At times, mildly foul breath could signal an abscessed tooth or a throat, sinus, or respiratory infection, like bronchitis. Gastroesophageal reflux (GERD) can make the breath smell foul. Rarely, a tumour in the esophagus or stomach may cause foul breath. An underlying lung abscess or infection may cause breath that one would consider “very foul.” A tonsillolith, or “tonsil stone,” can also cause very bad breath when dead cells, mucus, or food particles become lodged in the tonsils and attract bad-smelling bacteria.
Does your breath reek of garlic or onions? Just pop a mint or piece of gum to mask it, because this odour simply springs from volatile oils found in some particularly strong foods like garlic or onions. When you eat certain pungent foods, the odours pass from your bloodstream and into your lungs, where you breathe them out into the air. Food smells such as these have nothing to do with your personal hygiene. You can’t brush them away – you just have to wait for them to pass.

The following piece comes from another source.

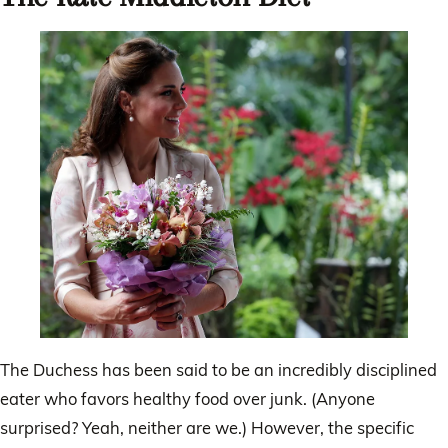
The Duchess has been said to be an incredibly disciplined
eater who favors healthy food over junk. (Anyone
surprised? Yeah, neither are we.) However, the specific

Do you catch a scent of morning breath? You may have xerostomia. Don’t panic – that just means “dry mouth.” A bit stale, not too incredibly overpowering, “morning breath” scent happens when your mouth has become too dry, like when you sleep with your mouth slightly open. But dry mouth can come about because of dehydration or as a side effect of certain medications and conditions. People with diabetes, anemia, high blood pressure, and rheumatoid arthritis, for instance, may experience dry mouth.
Does your breath smell like a particular scent? Certain diseases and conditions cause a cluster of symptoms, of which a distinctive breath scent could be one.
- A “fruity” breath could indicate uncontrolled diabetes or a dietary fast that has gone too far. Ketoacidosis is a potentially life-threatening condition that can happen to people with diabetes, when the body begins to break down fat for energy.
- A “fishy” breath, which may smell like ammonia or urine to some, is a sign of kidney or liver failure. This scent is also sometimes categorized as “mousy.”
- A “fecal” breath, that is, breath that smells like feces, could mean that the bowel is obstructed. It could also be a side effect of prolonged vomiting.
If you are concerned about any changes you notice in the scent of your breath, contact your dentist or doctor for an appointment.